Renaissance and Reformation Lucrezia Borgia
Stella Fletcher
  • LAST MODIFIED: 26 July 2022
  • DOI: 10.1093/obo/9780195399301-0412


Lucrezia Borgia (b. 1480–d. 1519) is well known as the much-loved daughter of Pope Alexander VI (see Oxford Bibliographies in Renaissance and Reformation article Alexander VI, affectionate sister of the cleric-turned-soldier Cesare Borgia (see Oxford Bibliographies in Renaissance and Reformation article Cesare Borgia, unfortunate wife of Giovanni Sforza of Pesaro, distraught widow of Alfonso, duke of Bisceglie, and esteemed consort of Alfonso d’Este, duke of Ferrara. Outside the bonds of close family, she is similarly defined by relationships with men, whether that be in terms of the passionate devotion of Pietro Bembo (see Oxford Bibliographies in Renaissance and Reformation article Pietro Bembo or the no less eloquent admiration of Ludovico Ariosto. It is therefore little wonder that recent authors have sought to present her as a person of substance and interest in her own right. As usual, students should begin with Reference Works. Biographies provide a popular format for conveying information about elite women of the Renaissance period and should be read early in any research process, but they often require padding with contextual material. Therefore, Contexts appears as the next section of this article. There is an ample number of published Primary Sources, though contemporary Archives and Diaries do not delve beneath outward formalities, and the writers of Poetry and Letters necessarily or habitually idealized their subjects. Easily the best option for discovering more about Lucrezia is to set aside her Roman origins and concentrate on Lucrezia in Ferrara, which is precisely what happened in 2002 when the city of Ferrara celebrated an “Anno di Lucrezia Borgia” to mark the 500th anniversary of her arrival there as the bride of the future duke. Some of the lasting consequences of that celebration can be found among the Collections of Papers. Other article-length pieces can be accessed via Journals. The final section of this article charts the process by which the figure of Lucrezia Borgia has evolved From Fact to Fiction during the centuries since her death.

Reference Works

While clerical members of the Borgia family are featured in various reference works devoted to ecclesiastical history, fewer options are available for Lucrezia. Russell 2007 categorizes her as a Renaissance woman and provides a potted biography that may well be sufficient for the purposes of many readers. For more detail, see the Dizionario biografico degli italiani, which also contains information about many of Lucrezia’s contemporaries, providing that their names are not toward the end of the alphabet, for this mammoth undertaking remains a work in progress. The laymen in Lucrezia’s life and their intertwined military careers can also be traced via the website Condottieri di ventura.

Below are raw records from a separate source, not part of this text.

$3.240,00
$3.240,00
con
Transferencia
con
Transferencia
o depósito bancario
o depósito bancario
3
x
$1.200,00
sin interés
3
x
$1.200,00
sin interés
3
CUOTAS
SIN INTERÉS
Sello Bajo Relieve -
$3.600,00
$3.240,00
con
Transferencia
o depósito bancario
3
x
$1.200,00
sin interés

  • Condottieri di ventura.

    A website devoted to mercenary soldiers is not directly relevant to the life of Lucrezia Borgia nor even to some of her male relatives, who employed condottieri rather than served as them. However, it does provide convenient records of the military careers of her first husband, Giovanni Sforza of Pesaro, and of her correspondent Francesco Gonzaga of Mantua.

  • Dizionario biografico degli italiani. 100 vols. Rome: Istituto della Enciclopedia Italiana, 1960–2020.

    Instead of being listed among her natal family in Vol. 12, “Lucrezia Borgia, duchessa di Ferrara,” by Raffaele Tamilio, had to wait until the publication of Vol. 66, available online. The bibliography is therefore recent enough to incorporate publications marking the 500th anniversary of her Ferrarese marriage, which cannot be said of the biography of her third husband, “Alfonso d’Este, duca di Ferrara,” in Vol. 2, available online.

  • Russell, Rinaldina. “Borgia, Lucrezia (1480–1519).” In Encyclopedia of Women in the Renaissance: Italy, France, and England. Edited by Diana Maury Robin, Anne R. Larsen, and Carole Levin, 51–54. Santa Barbara, CA: ABC-CLIO, 2007.

    The entry on Lucrezia gives a clear, concise account of her life, in which all the appropriate names are dropped. For a work of this nature, the accompanying bibliography is unusually lengthy and is even more remarkable for its emphasis on archival sources.